→ TEXTE À LIRE:
····················
Ouf! Les Etats-Unis vont éviter de rentrer dans le mur budgétaire… tout du moins pour l’instant. Comme on pouvait s’y attendre, un accord fiscal de dernière minute est intervenu entre les démocrates et un nombre suffisant de républicains pour éviter que ne soit appliqué de façon automatique un cocktail de hausses d’impôts (500 milliards) et de réductions de dépenses (100 milliards) – le fameux “mur budgétaire” – susceptible de plonger le pays dans la récession. Mais si Obama émerge comme le grand gagnant de cette première bataille, tout indique que les Etats-Unis n’éviteront pas les mesures douloureuses. Car le compteur de la dette continue de tourner.

En attendant, les marchés financiers ne cachaient pas leur soulagement. A Wall Street, le Dow Jones gagnait 1,99% et le Nasdaq 2,52% dans la matinée. Les Bourses européennes et asiatiques ont également commencé l’année 2013 sur les chapeaux de roue. Paris, Londres et Francfort ont terminé en hausse de plus de 2%. A Hong-Kong, les marchés ont clôturé la première séance de l’année sur un bond de 2,89%.

Un pilier du programme Obama

Adoptée mardi soir par la Chambre des représentants, par 257 oui dont 85 républicains, contre 167 non, après un large succès obtenu la veille au Sénat (89 voix contre 8), ce compromis in-extremis a immédiatement été salué comme une victoire personnelle par Barack Obama. “L’un des piliers de ma campagne présidentielle était de changer un code des impôts qui était trop favorable aux riches aux dépens de la classe moyenne”, a déclaré le président américain.
····················
→ DONNÉES EXTRAITES:
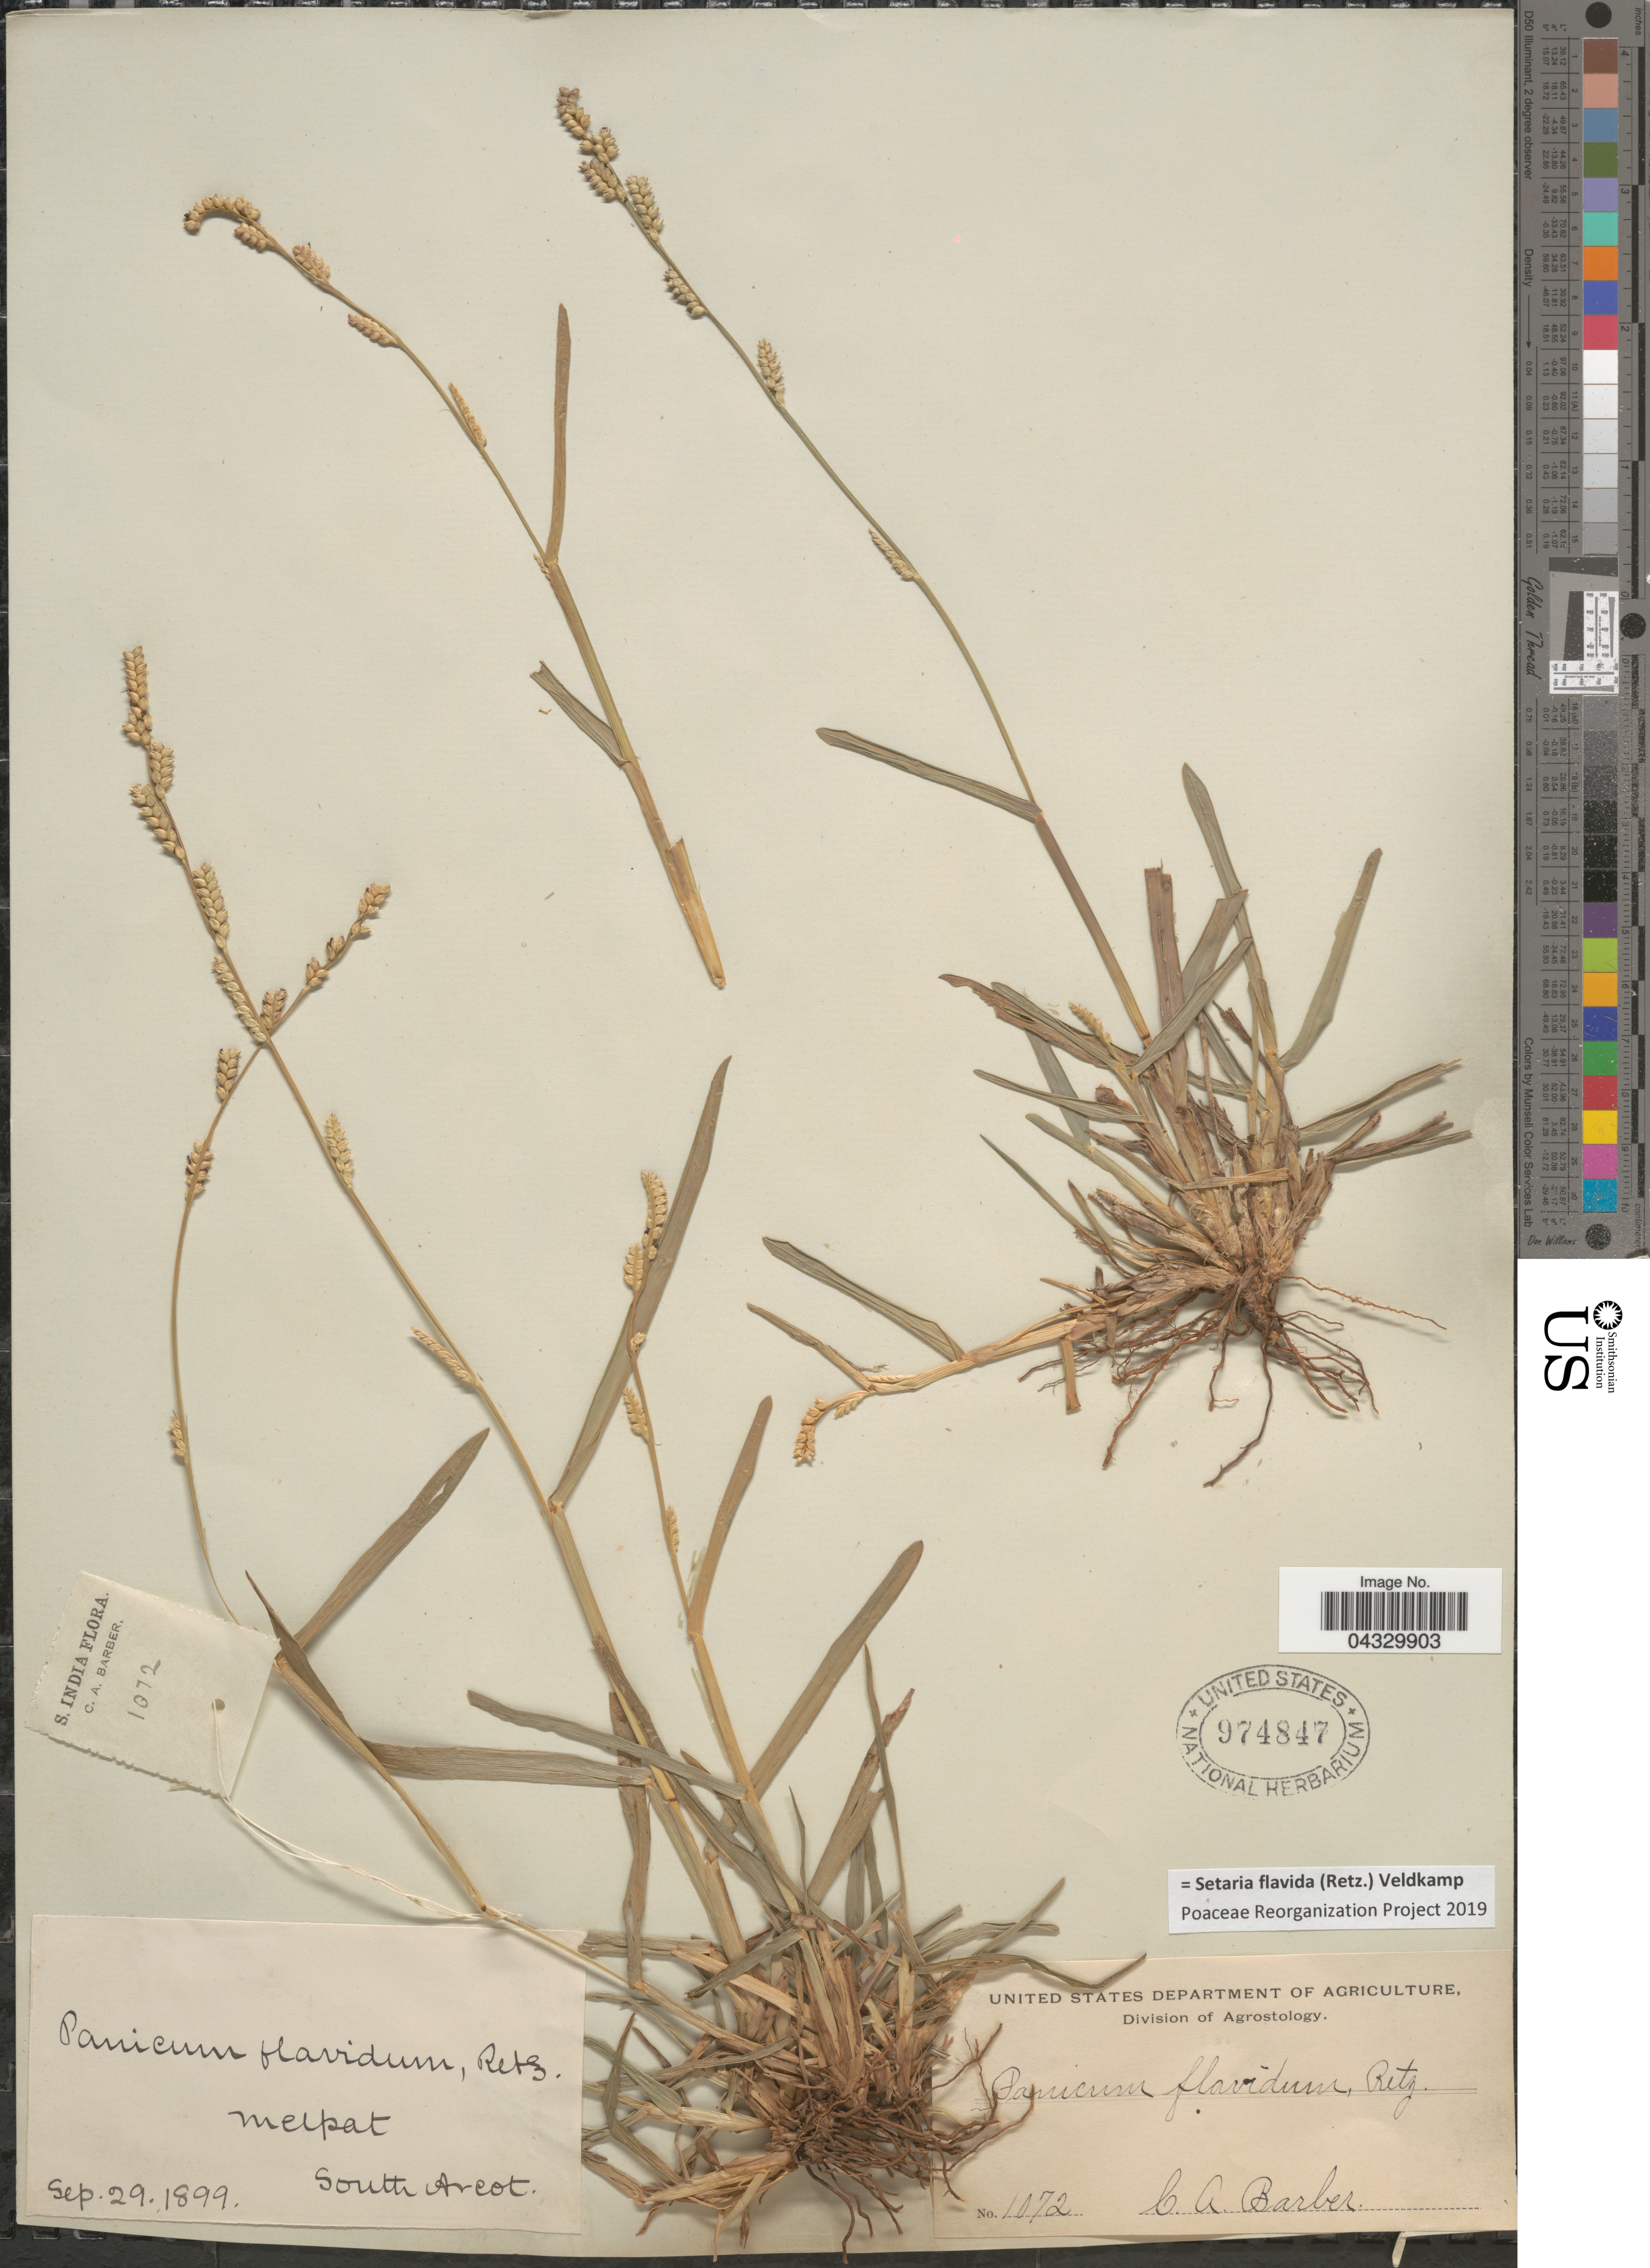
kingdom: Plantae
····················
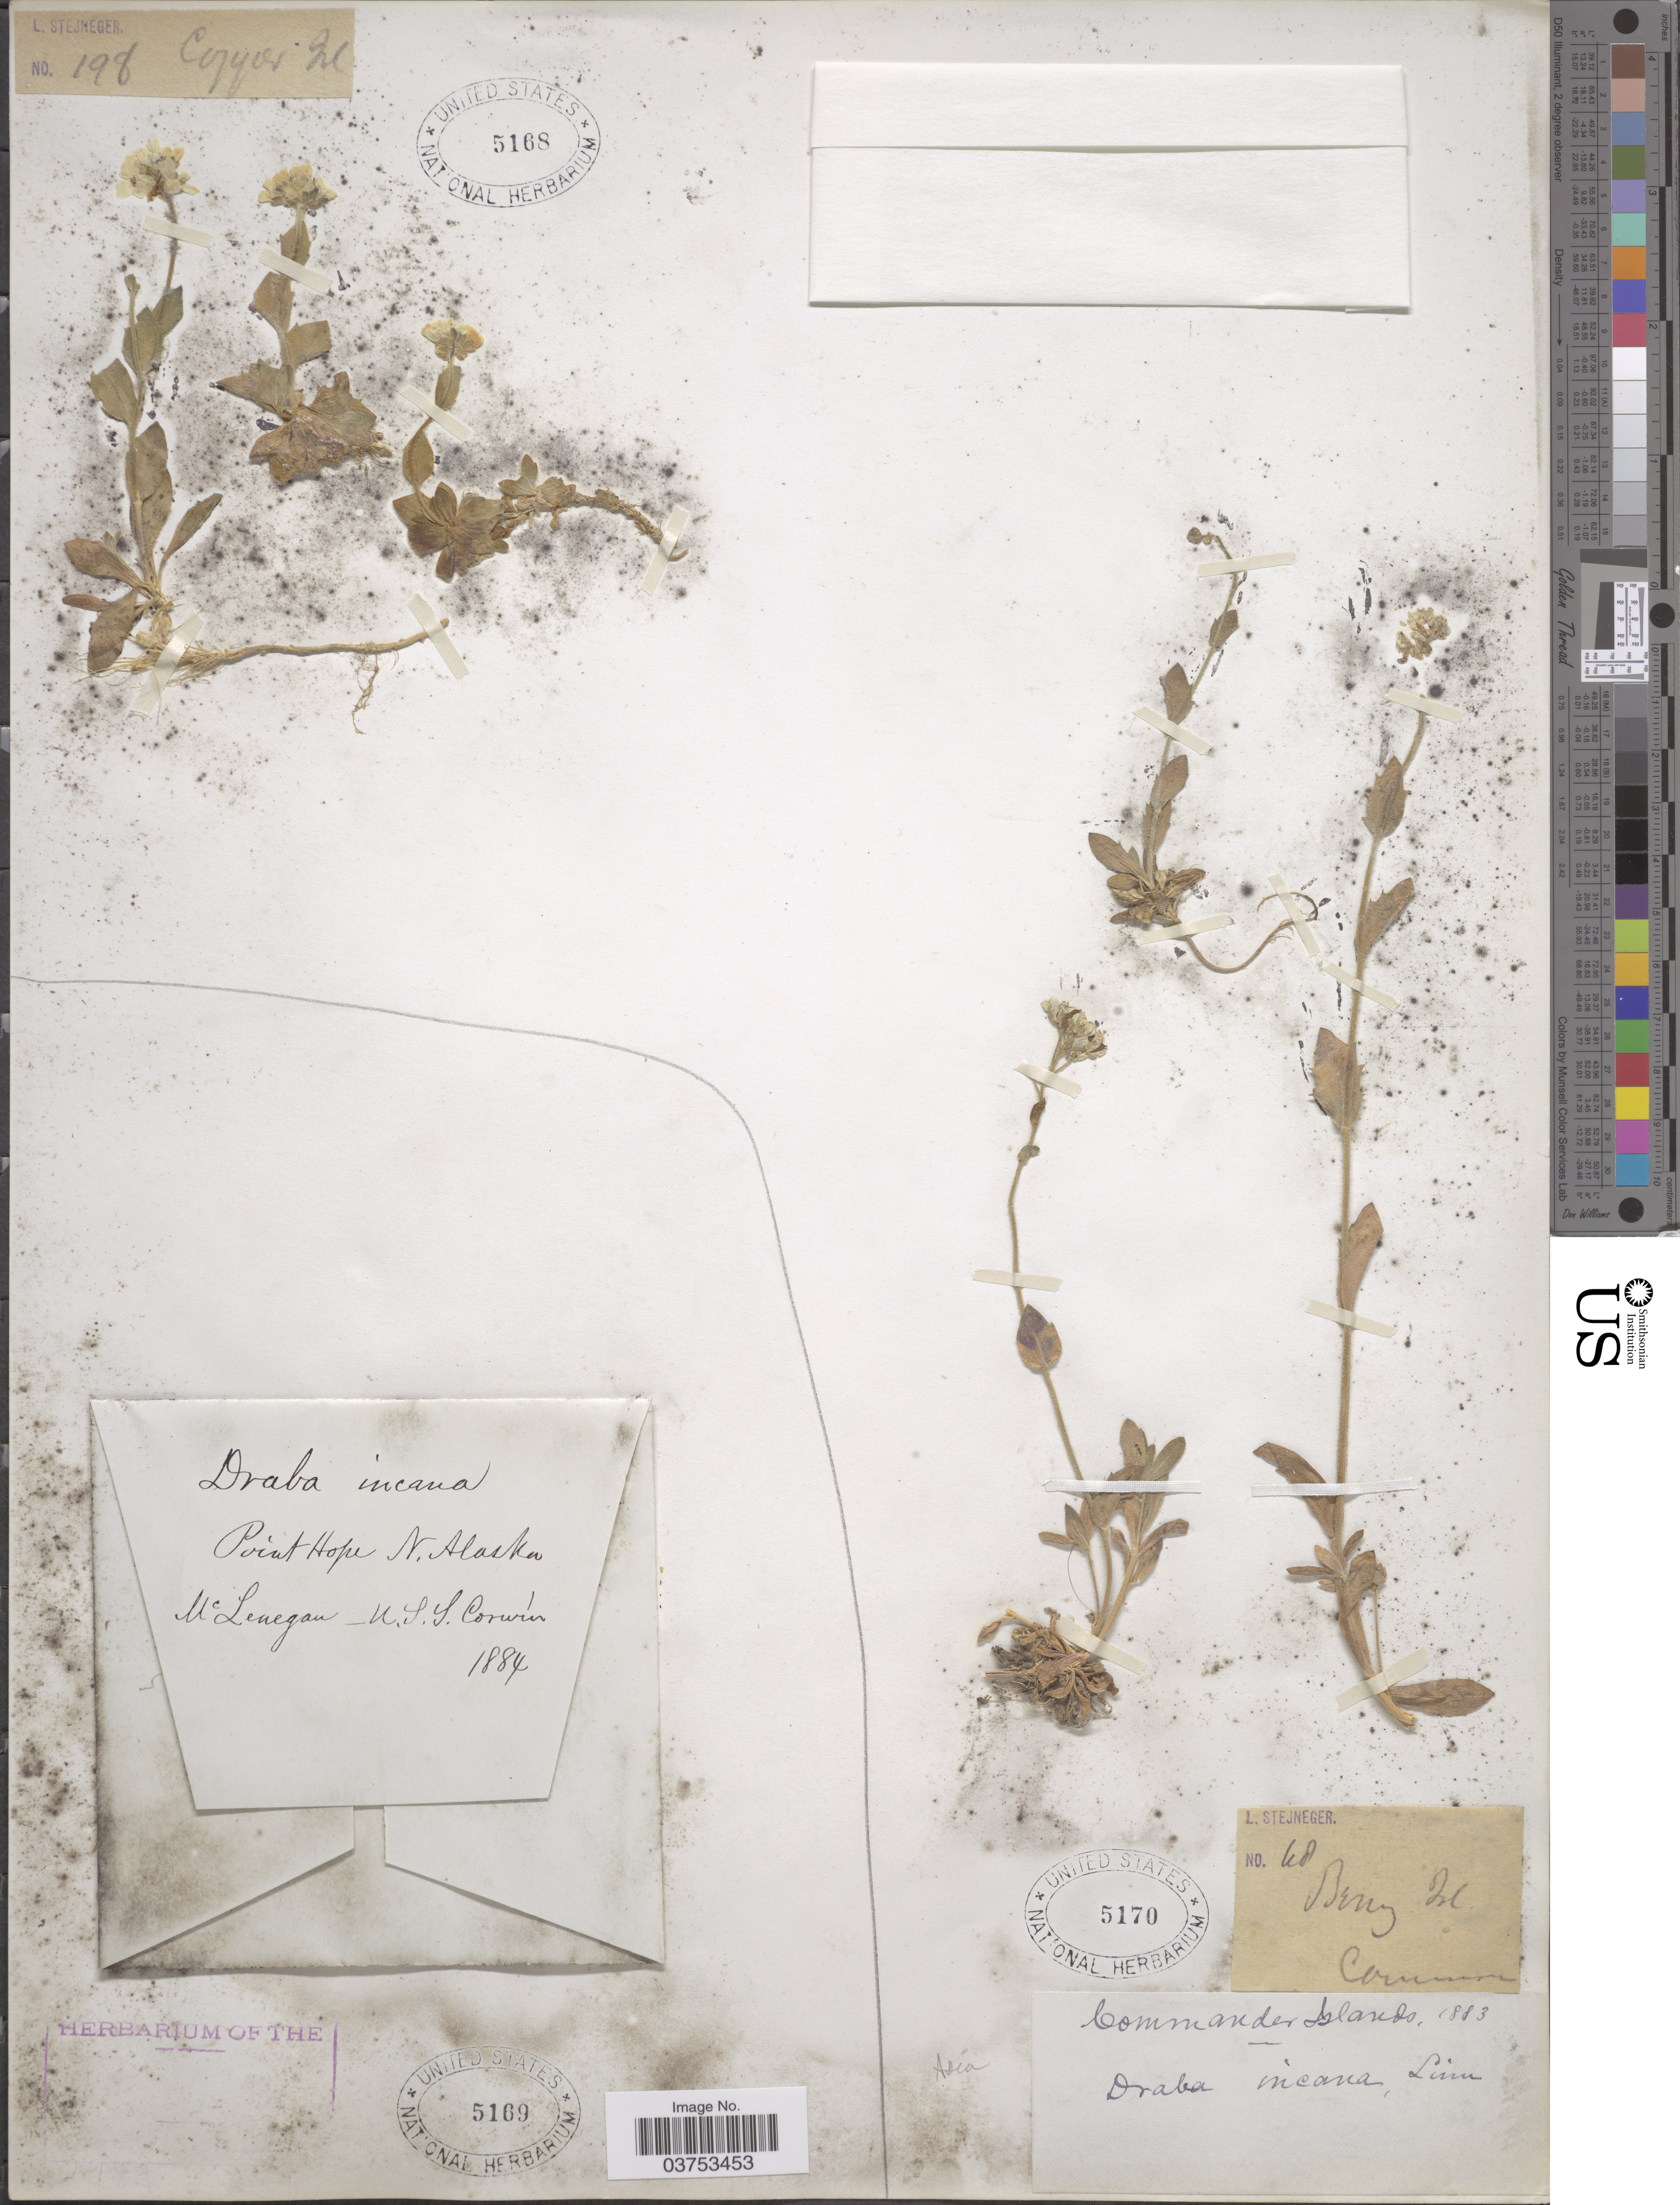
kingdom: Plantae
····················
→ TRAVAIL DEMANDÉ:
(1) Relevez tous les pourcentages qui figurent dans le texte à lire.
(2) Traduisez en anglais cette phrase du texte à lire : « Les Bourses européennes et asiatiques ont également commencé l’année 2013 sur les chapeaux de roue. »
(3) Recopiez le passage du texte sur l’accord budgétaire américain en commençant par « En attendant, les » et en terminant par « le président américain. ».
Appuyez-vous seulement sur le texte à lire.

→ RÉPONSES ATTENDUES:
(1) 1,99%, 2,52%, 2%, 2,89%

(2) European and Asian stock markets also got off to a flying start in 2013.

(3)
En attendant, les marchés financiers ne cachaient pas leur soulagement. A Wall Street, le Dow Jones gagnait 1,99% et le Nasdaq 2,52% dans la matinée. Les Bourses européennes et asiatiques ont également commencé l’année 2013 sur les chapeaux de roue. Paris, Londres et Francfort ont terminé en hausse de plus de 2%. A Hong-Kong, les marchés ont clôturé la première séance de l’année sur un bond de 2,89%.

Un pilier du programme Obama

Adoptée mardi soir par la Chambre des représentants, par 257 oui dont 85 républicains, contre 167 non, après un large succès obtenu la veille au Sénat (89 voix contre 8), ce compromis in-extremis a immédiatement été salué comme une victoire personnelle par Barack Obama. “L’un des piliers de ma campagne présidentielle était de changer un code des impôts qui était trop favorable aux riches aux dépens de la classe moyenne”, a déclaré le président américain.